California Vietnamese, Tibetans Protest Communist China Leader's Arrival For Summit
|USA--South Vietnam sentiments live on|
In his five years in the White House, Obama has treated the Chinese leadership with guarded respect.
But not everyone in Southern California wants the new, 59-year-old communist leader to be comfortable.
A vocal group of Vietnamese Americans stood outside in the heat near the summit location at the massive Annenberg Estate of Sunnylands, sometimes called the western Camp David.
They chanted anti-Chinese slogans and waved signs like, "Stop murdering Vietnamese fisherman," "Red China back off" and "No deal with bully."
Many Vietnamese Americans in California despise China's aggressive use of its military in the South China Sea to steal long-held Vietnamese territory.
Pro-Tibet protesters were also present.
Los Angeles television stations reported that Obama's motorcade made a last-minute route change that bypassed the protests.
Under heavy ground and air security by the U.S. Secret Service, military forces and local police, the two national leaders are expected to discuss numerous issues including cyber security, industrial pollution and an annoyance to Beijing: the increased presence of lethal U.S military forces in Southeast Asia.
Within the communist system, Xi--who has stayed in Iowa and attended a Los Angeles Lakers game in earlier U.S. visits before he assumed control--is considered a relative pro-market and anti-corruption reformer.
The White House issued a press statement late this afternoon that included opening remarks by Obama.
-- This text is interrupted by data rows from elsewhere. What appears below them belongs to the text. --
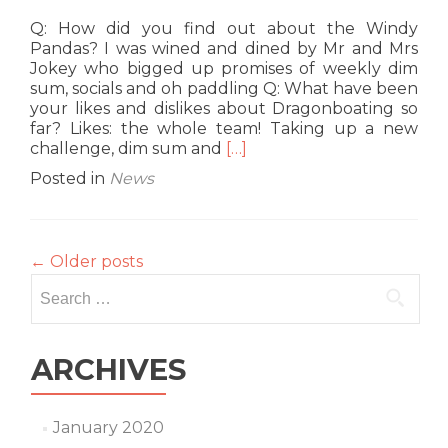
Q: How did you find out about the Windy
Pandas? I was wined and dined by Mr and Mrs
Jokey who bigged up promises of weekly dim
sum, socials and oh paddling Q: What have been
your likes and dislikes about Dragonboating so
far? Likes: the whole team! Taking up a new
Read
challenge, dim sum and
[…]
more
Posted in
News
about
G8
Interview:
Erica
←
Older posts
‘Freestyler’
Search
Lau
for:
ARCHIVES
January 2020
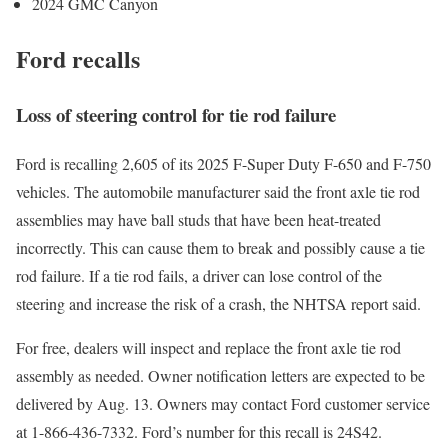
2024 GMC Canyon
Ford recalls
Loss of steering control for tie rod failure
Ford is recalling 2,605 of its 2025 F-Super Duty F-650 and F-750
vehicles. The automobile manufacturer said the front axle tie rod
assemblies may have ball studs that have been heat-treated
incorrectly. This can cause them to break and possibly cause a tie
rod failure. If a tie rod fails, a driver can lose control of the
steering and increase the risk of a crash, the NHTSA report said.
For free, dealers will inspect and replace the front axle tie rod
assembly as needed. Owner notification letters are expected to be
delivered by Aug. 13. Owners may contact Ford customer service
at 1-866-436-7332. Ford’s number for this recall is 24S42.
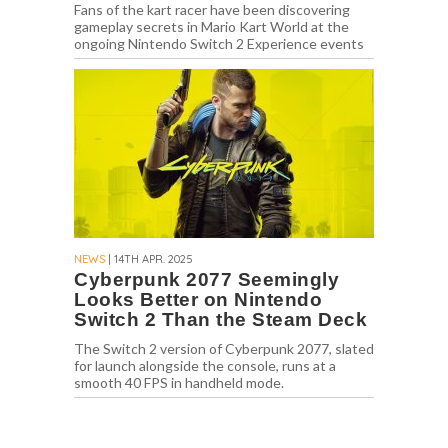
Fans of the kart racer have been discovering
gameplay secrets in Mario Kart World at the
ongoing Nintendo Switch 2 Experience events
NEWS
| 14TH APR. 2025
Cyberpunk 2077 Seemingly
Looks Better on Nintendo
Switch 2 Than the Steam Deck
The Switch 2 version of Cyberpunk 2077, slated
for launch alongside the console, runs at a
smooth 40 FPS in handheld mode.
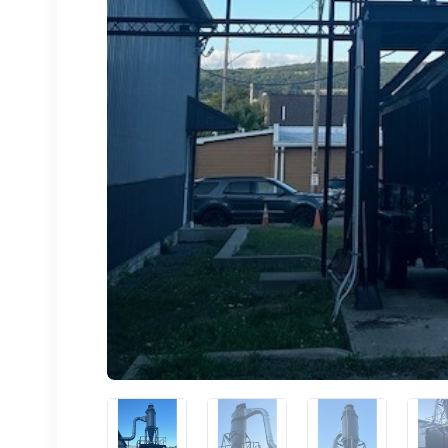
Sign
upda
Get news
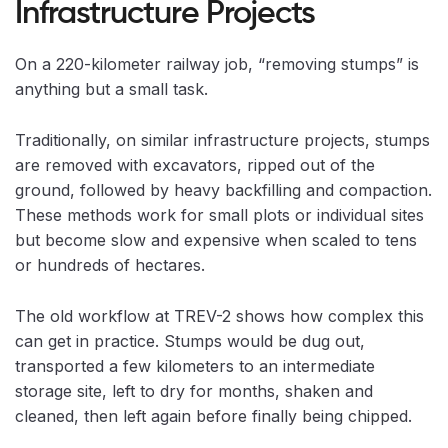
Infrastructure Projects
On a 220-kilometer railway job, “removing stumps” is
anything but a small task.
Traditionally, on similar infrastructure projects, stumps
are removed with excavators, ripped out of the
ground, followed by heavy backfilling and compaction.
These methods work for small plots or individual sites
but become slow and expensive when scaled to tens
or hundreds of hectares.
The old workflow at TREV-2 shows how complex this
can get in practice. Stumps would be dug out,
transported a few kilometers to an intermediate
storage site, left to dry for months, shaken and
cleaned, then left again before finally being chipped.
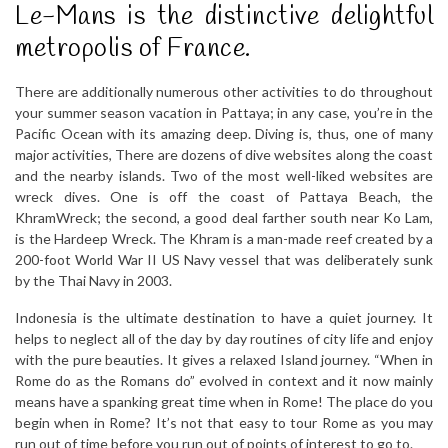
Le-Mans is the distinctive delightful
metropolis of France.
There are additionally numerous other activities to do throughout
your summer season vacation in Pattaya; in any case, you’re in the
Pacific Ocean with its amazing deep. Diving is, thus, one of many
major activities, There are dozens of dive websites along the coast
and the nearby islands. Two of the most well-liked websites are
wreck dives. One is off the coast of Pattaya Beach, the
KhramWreck; the second, a good deal farther south near Ko Lam,
is the Hardeep Wreck. The Khram is a man-made reef created by a
200-foot World War II US Navy vessel that was deliberately sunk
by the Thai Navy in 2003.
Indonesia is the ultimate destination to have a quiet journey. It
helps to neglect all of the day by day routines of city life and enjoy
with the pure beauties. It gives a relaxed Island journey. “When in
Rome do as the Romans do” evolved in context and it now mainly
means have a spanking great time when in Rome! The place do you
begin when in Rome? It’s not that easy to tour Rome as you may
run out of time before you run out of points of interest to go to.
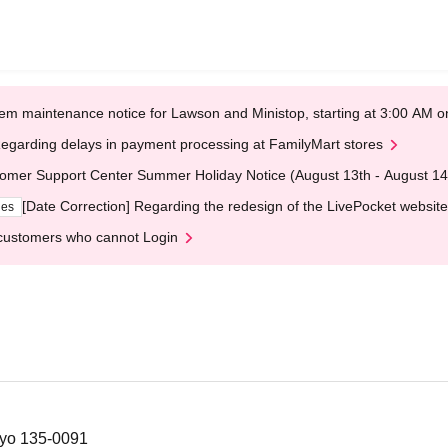
em maintenance notice for Lawson and Ministop, starting at 3:00 AM
egarding delays in payment processing at FamilyMart stores
omer Support Center Summer Holiday Notice (August 13th - August 14
[Date Correction] Regarding the redesign of the LivePocket website
ges
customers who cannot Login
kyo 135-0091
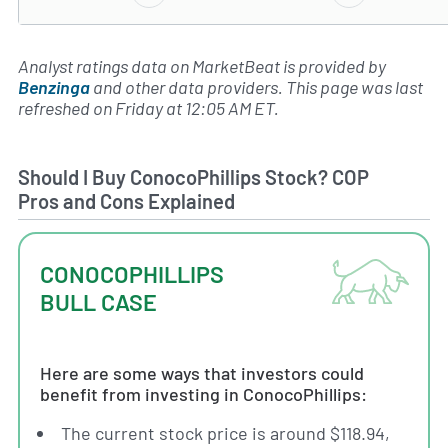
Analyst ratings data on MarketBeat is provided by
Benzinga
and other data providers. This page was last
refreshed on Friday at 12:05 AM ET.
Should I Buy ConocoPhillips Stock? COP
Pros and Cons Explained
CONOCOPHILLIPS
BULL CASE
Here are some ways that investors could
benefit from investing in ConocoPhillips:
The current stock price is around $118.94,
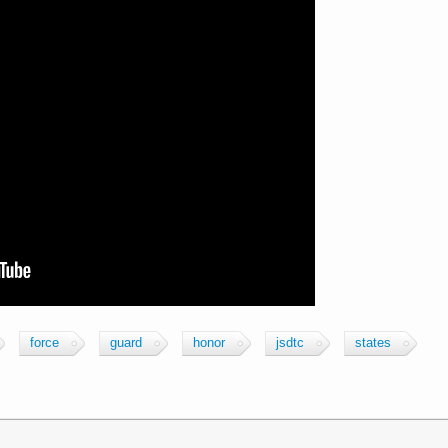
force
guard
honor
jsdtc
states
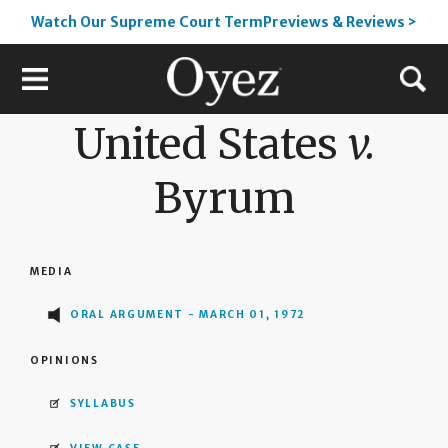
Watch Our Supreme Court TermPreviews & Reviews >
United States
v.
Byrum
MEDIA
ORAL ARGUMENT - MARCH 01, 1972
OPINIONS
SYLLABUS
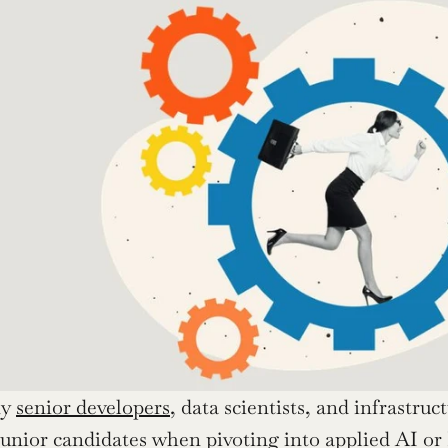
y 
senior developers
, data scientists, and infrastruc
s junior candidates when pivoting into applied AI or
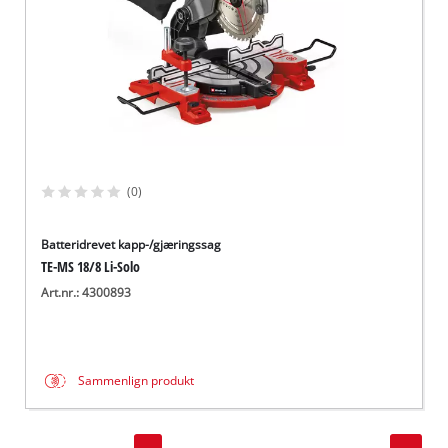
(0)
Batteridrevet kapp-/gjæringssag
TE-MS 18/8 Li-Solo
Art.nr.: 4300893
Sammenlign produkt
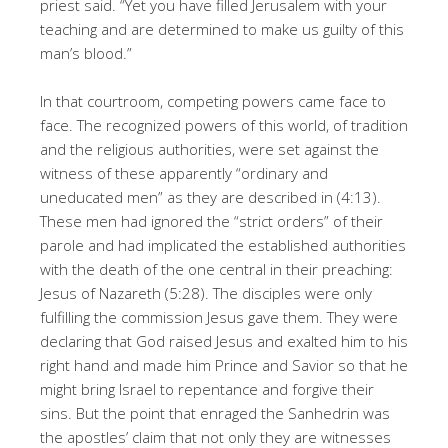
priest said. “Yet you have filled Jerusalem with your
teaching and are determined to make us guilty of this
man’s blood.”
In that courtroom, competing powers came face to
face. The recognized powers of this world, of tradition
and the religious authorities, were set against the
witness of these apparently “ordinary and
uneducated men” as they are described in (4:13).
These men had ignored the “strict orders” of their
parole and had implicated the established authorities
with the death of the one central in their preaching:
Jesus of Nazareth (5:28). The disciples were only
fulfilling the commission Jesus gave them. They were
declaring that God raised Jesus and exalted him to his
right hand and made him Prince and Savior so that he
might bring Israel to repentance and forgive their
sins. But the point that enraged the Sanhedrin was
the apostles’ claim that not only they are witnesses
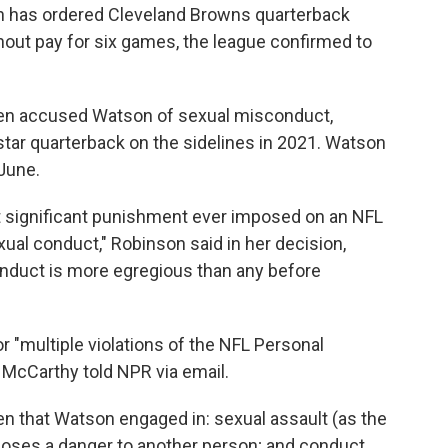
son has ordered Cleveland Browns quarterback
ut pay for six games, the league confirmed to
n accused Watson of sexual misconduct,
 star quarterback on the sidelines in 2021. Watson
June.
 significant punishment ever imposed on an NFL
exual conduct," Robinson said in her decision,
onduct is more egregious than any before
 "multiple violations of the NFL Personal
McCarthy told NPR via email.
ven that Watson engaged in: sexual assault (as the
t poses a danger to another person; and conduct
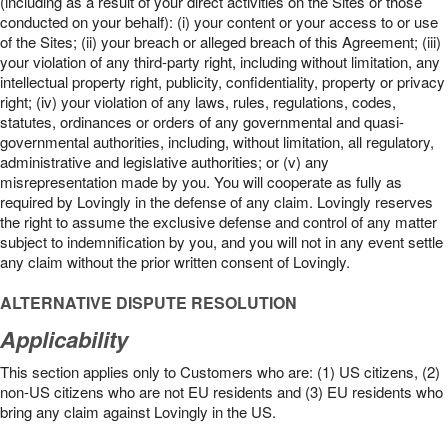
(including as a result of your direct activities on the Sites or those
conducted on your behalf): (i) your content or your access to or use
of the Sites; (ii) your breach or alleged breach of this Agreement; (iii)
your violation of any third-party right, including without limitation, any
intellectual property right, publicity, confidentiality, property or privacy
right; (iv) your violation of any laws, rules, regulations, codes,
statutes, ordinances or orders of any governmental and quasi-
governmental authorities, including, without limitation, all regulatory,
administrative and legislative authorities; or (v) any
misrepresentation made by you. You will cooperate as fully as
required by Lovingly in the defense of any claim. Lovingly reserves
the right to assume the exclusive defense and control of any matter
subject to indemnification by you, and you will not in any event settle
any claim without the prior written consent of Lovingly.
ALTERNATIVE DISPUTE RESOLUTION
Applicability
This section applies only to Customers who are: (1) US citizens, (2)
non-US citizens who are not EU residents and (3) EU residents who
bring any claim against Lovingly in the US.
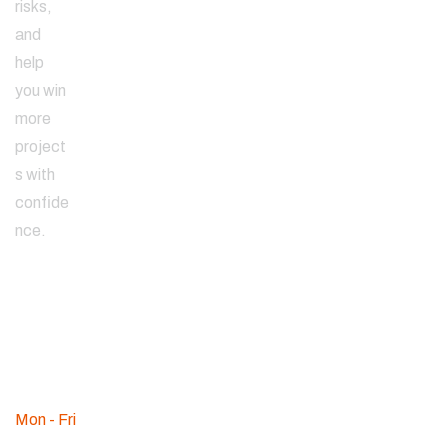
risks,
and
help
you win
more
project
s with
confide
nce.
Since
2000
WE ARE
AVAILABLE
Mon - Fri
:
09am - 08pm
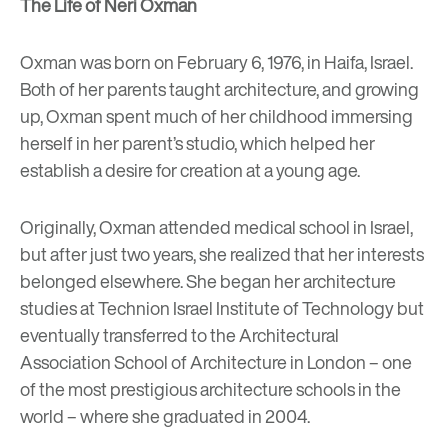
The Life of Neri Oxman
Oxman was born on February 6, 1976, in Haifa, Israel.
Both of her parents taught architecture, and growing
up, Oxman spent much of her childhood immersing
herself in her parent’s studio, which helped her
establish a desire for creation at a young age.
Originally, Oxman attended medical school in Israel,
but after just two years, she realized that her interests
belonged elsewhere. She began her architecture
studies at Technion Israel Institute of Technology but
eventually transferred to the Architectural
Association School of Architecture in London – one
of the most prestigious architecture schools in the
world – where she graduated in 2004.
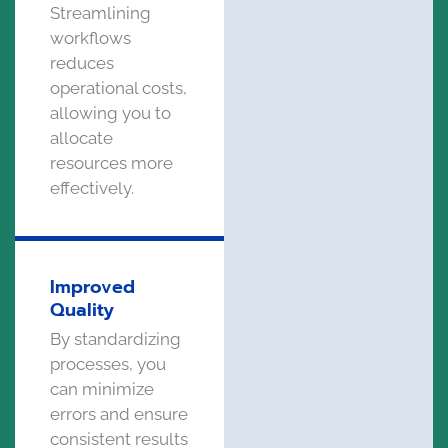
Streamlining
workflows
reduces
operational costs,
allowing you to
allocate
resources more
effectively.
Improved
Quality
By standardizing
processes, you
can minimize
errors and ensure
consistent results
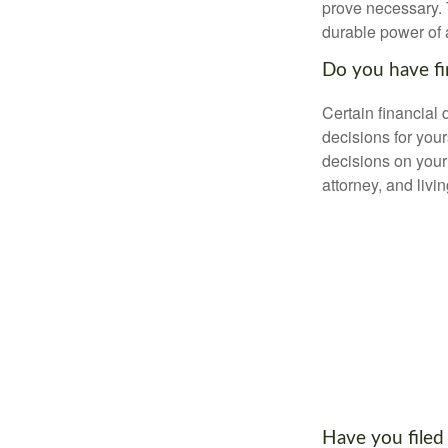
prove necessary. 
durable power of 
Do you have fi
Certain financial
decisions for you
decisions on your
attorney, and livin
Have you filed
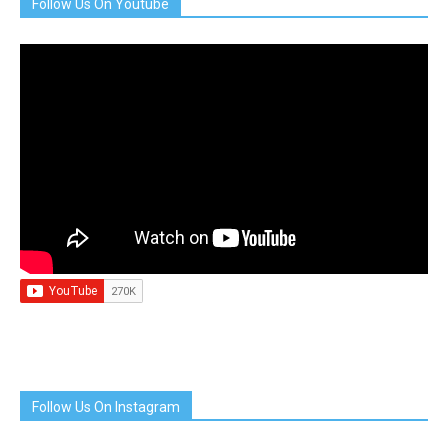
Follow Us On Youtube
Follow Us On Instagram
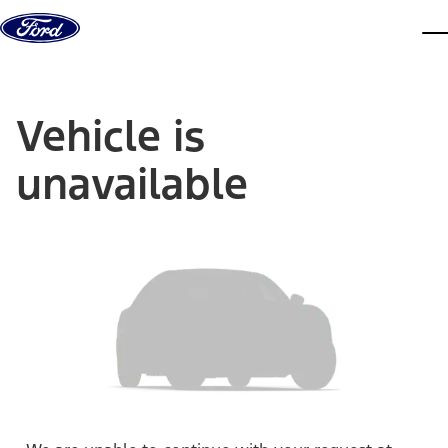
Skip to content
dis
Vehicle is
unavailable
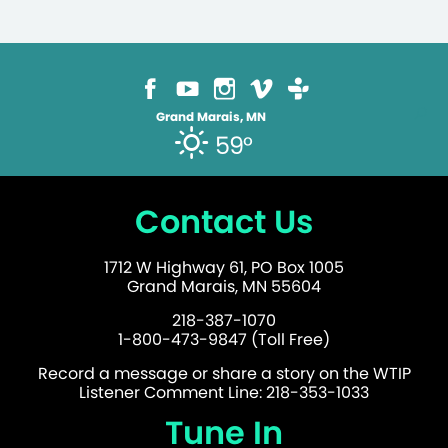
Grand Marais, MN
59°
Contact Us
1712 W Highway 61, PO Box 1005
Grand Marais, MN 55604
218-387-1070
1-800-473-9847 (Toll Free)
Record a message or share a story on the WTIP
Listener Comment Line: 218-353-1033
Tune In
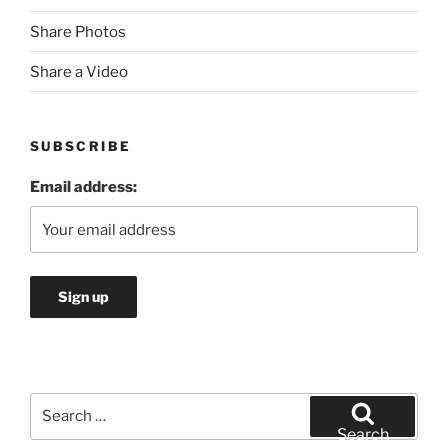
Share Photos
Share a Video
SUBSCRIBE
Email address:
Search
for:
Search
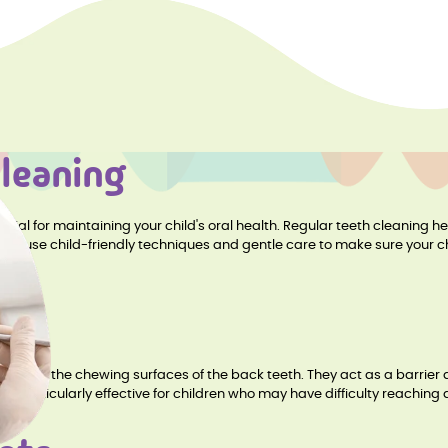
Cleaning
ential for maintaining your child's oral health. Regular teeth cleaning 
s. We use child-friendly techniques and gentle care to make sure your 
lied to the chewing surfaces of the back teeth. They act as a barrier 
are particularly effective for children who may have difficulty reaching a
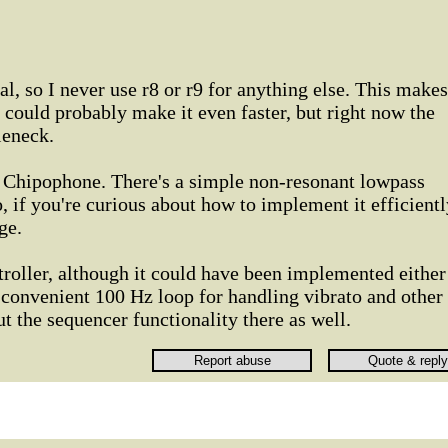
bal, so I never use r8 or r9 for anything else. This makes
I could probably make it even faster, but right now the
leneck.
he Chipophone. There's a simple non-resonant lowpass
, if you're curious about how to implement it efficientl
ge.
troller, although it could have been implemented either
 convenient 100 Hz loop for handling vibrato and other
put the sequencer functionality there as well.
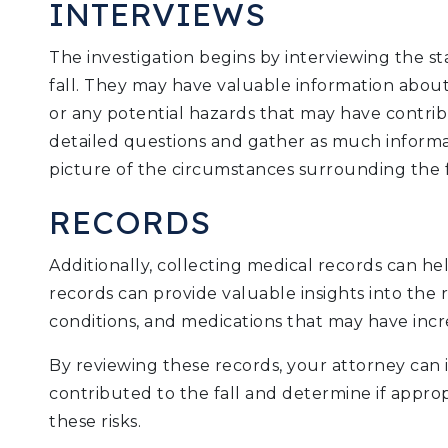
INTERVIEWS
The investigation begins by interviewing the s
fall. They may have valuable information about
or any potential hazards that may have contribu
detailed questions and gather as much informat
picture of the circumstances surrounding the f
RECORDS
Additionally, collecting medical records can he
records can provide valuable insights into the r
conditions, and medications that may have increa
By reviewing these records, your attorney can i
contributed to the fall and determine if appro
these risks.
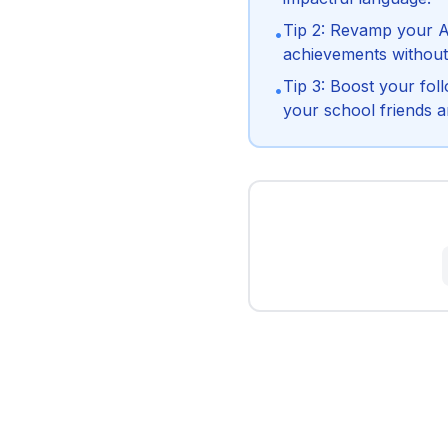
Tip 2: Revamp your A
•
achievements without
Tip 3: Boost your fol
•
your school friends a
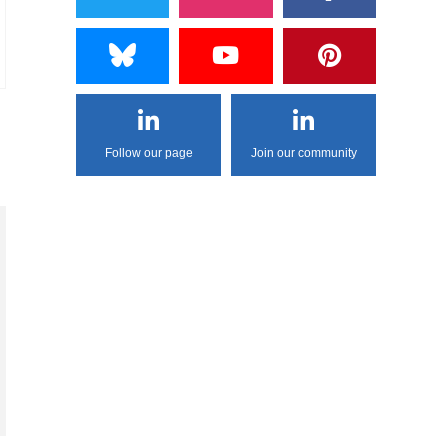
Follow our page
Join our community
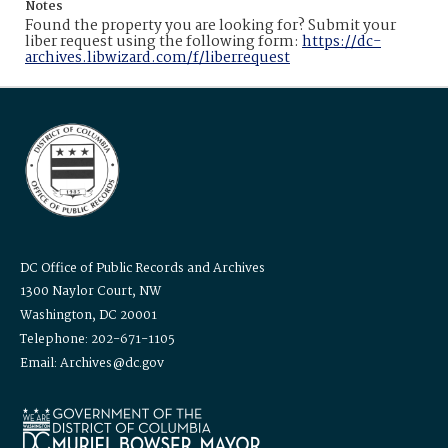
Notes
Found the property you are looking for? Submit your
liber request using the following form:
https://dc-
archives.libwizard.com/f/liberrequest
DC Office of Public Records and Archives
1300 Naylor Court, NW
Washington, DC 20001
Telephone: 202-671-1105
Email: Archives@dc.gov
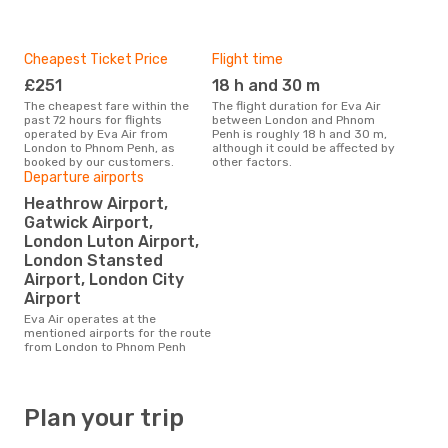
Cheapest Ticket Price
Flight time
£251
18 h and 30 m
The cheapest fare within the
The flight duration for Eva Air
past 72 hours for flights
between London and Phnom
operated by Eva Air from
Penh is roughly 18 h and 30 m,
London to Phnom Penh, as
although it could be affected by
booked by our customers.
other factors.
Departure airports
Heathrow Airport,
Gatwick Airport,
London Luton Airport,
London Stansted
Airport, London City
Airport
Eva Air operates at the
mentioned airports for the route
from London to Phnom Penh
Plan your trip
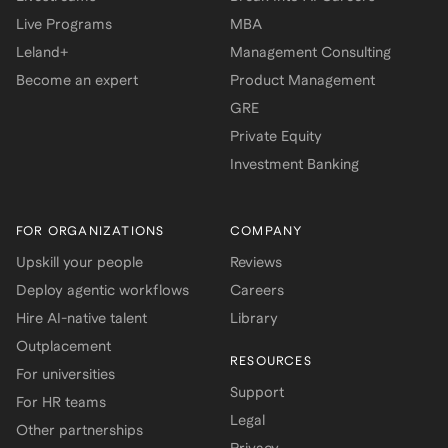
Live Programs
MBA
Leland+
Management Consulting
Become an expert
Product Management
GRE
Private Equity
Investment Banking
FOR ORGANIZATIONS
COMPANY
Upskill your people
Reviews
Deploy agentic workflows
Careers
Hire AI-native talent
Library
Outplacement
RESOURCES
For universities
Support
For HR teams
Legal
Other partnerships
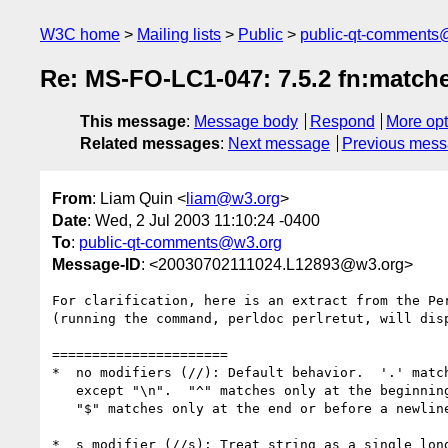
W3C home
Mailing lists
Public
public-qt-comments
Re: MS-FO-LC1-047: 7.5.2 fn:match
This message
:
Message body
Respond
More opt
Related messages
:
Next message
Previous mes
From
: Liam Quin <
liam@w3.org
>
Date
: Wed, 2 Jul 2003 11:10:24 -0400
To
:
public-qt-comments@w3.org
Message-ID
: <20030702111024.L12893@w3.org>
For clarification, here is an extract from the Per
(running the command, perldoc perlretut, will disp
======================

*  no modifiers (//): Default behavior.  '.' match
   except "\n".  "^" matches only at the beginning of the string and

   "$" matches only at the end or before a newline at the end.

*  s modifier (//s): Treat string as a single long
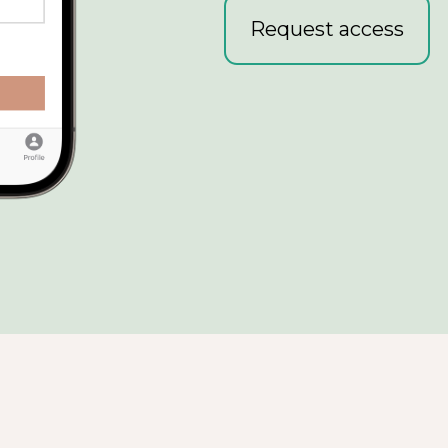
Request access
"Our decision to meet so early, I think, signifies the importance of the U.S.-China relationship," the president told Xi. "It's important not only for the prosperity of our two countries and the security of our two countries, but it's also important for the Asia Pacific region and important for the world."
The second-term president also said he hopes the summit can help forge "a new model of cooperation."
Xi replied that he was delighted to be in such as "wonderful" place "of sunshine" like the Palm Springs area.
"Our two countries have a vast convergence of shared interests, from promoting our respective economic growth at home to ensuring the stability of the global economy; from addressing international and regional hotspot issues to dealing with all kinds of global challenges," he said. "On all these issues, our two countries need to increase exchanges and cooperation."
Orange County's vibrant, pro-democracy, Little Saigon region--roughly a 90-minute drive from the summit--contains the world's largest population of Vietnamese outside of Vietnam.